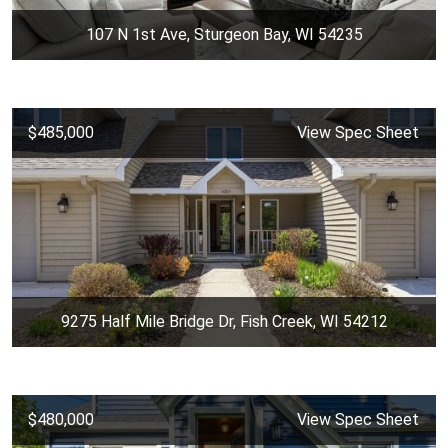
107 N 1st Ave, Sturgeon Bay, WI 54235
$485,000
View Spec Sheet
9275 Half Mile Bridge Dr, Fish Creek, WI 54212
$480,000
View Spec Sheet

- _To-do item_
Rewrite the records above with "View Spec Sheet" changed to "Download Spec Sheet" and every other word kept the same, leaving out the pictures.

- _Solution for this task_
107 N 1st Ave, Sturgeon Bay, WI 54235
$485,000
Download Spec Sheet
9275 Half Mile Bridge Dr, Fish Creek, WI 54212
$480,000
Download Spec Sheet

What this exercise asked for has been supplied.